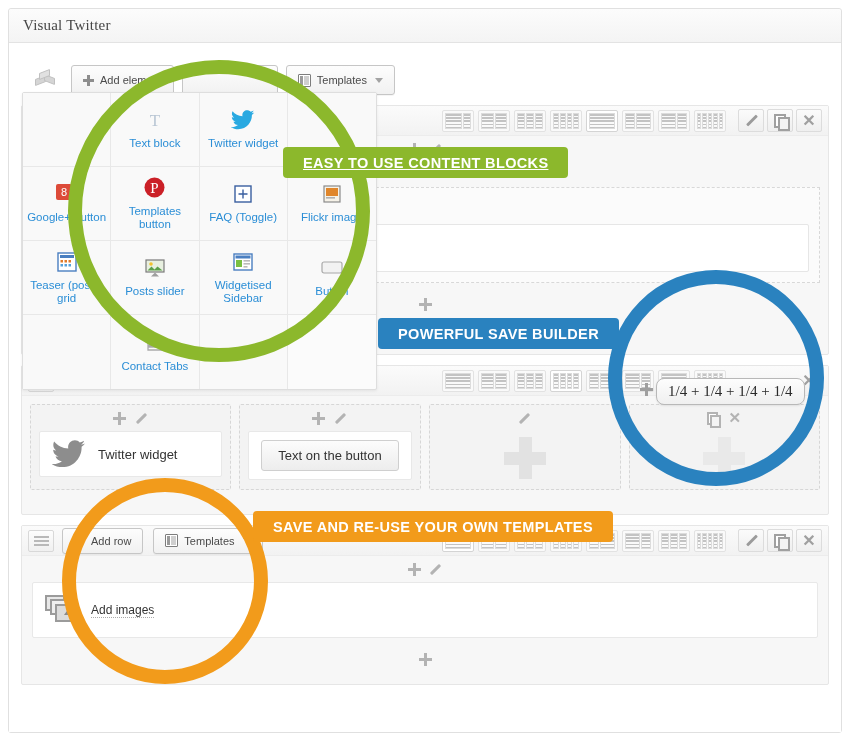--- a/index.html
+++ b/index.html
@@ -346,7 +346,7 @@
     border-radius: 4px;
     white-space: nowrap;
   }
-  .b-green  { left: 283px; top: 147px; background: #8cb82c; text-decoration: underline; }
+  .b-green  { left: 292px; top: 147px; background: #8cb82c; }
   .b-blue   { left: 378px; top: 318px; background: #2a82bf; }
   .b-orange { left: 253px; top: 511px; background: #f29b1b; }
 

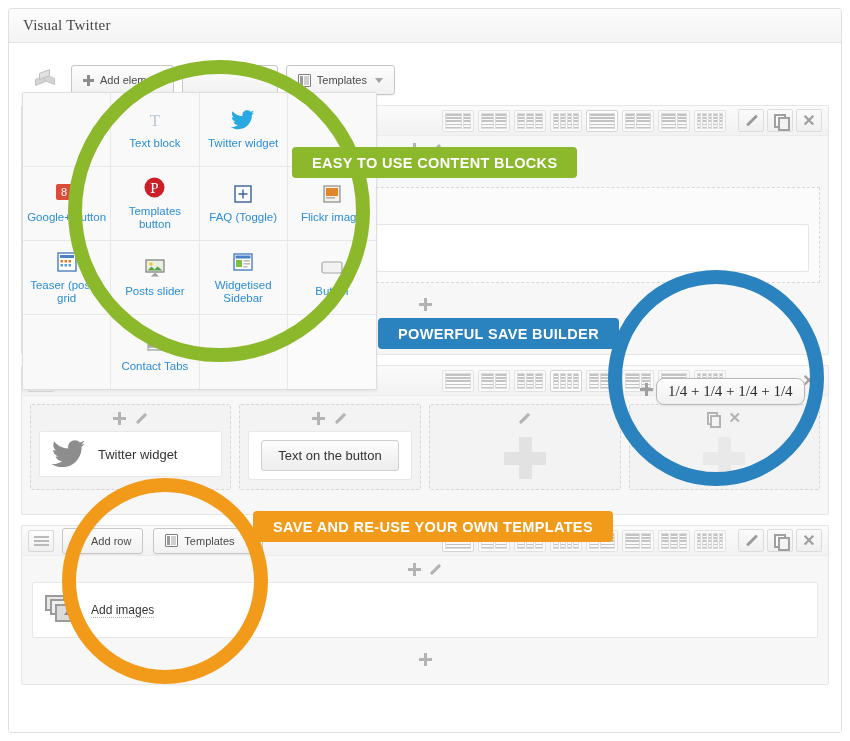--- a/index.html
+++ b/index.html
@@ -760,15 +760,6 @@
     <div class="el-cell">
       <span class="el-icon">
         <svg width="18" height="18" viewBox="0 0 18 18">
-            <rect x="1" y="1" width="16" height="16" fill="#fff" stroke="#3a5fa0" stroke-width="1.4"></rect>
-            <path d="M9 4.5v9M4.5 9h9" stroke="#3a5fa0" stroke-width="1.4"></path>
-          </svg>
-      </span>
-      <span class="el-name">FAQ (Toggle)</span>
-    </div>
-    <div class="el-cell">
-      <span class="el-icon">
-        <svg width="18" height="18" viewBox="0 0 18 18">
             <rect x="1" y="1" width="16" height="16" fill="#f6f2e8" stroke="#8a8a8a" stroke-width="1.2"></rect>
             <rect x="3" y="3" width="12" height="8" fill="#e0862a"></rect>
             <rect x="3" y="12" width="9" height="1.6" fill="#b0b0b0"></rect>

★ ★ ★ ★ ★

Work instructions: In the entries above, count each line holding the word "fill" and give that count alone.

Finished exercise: 4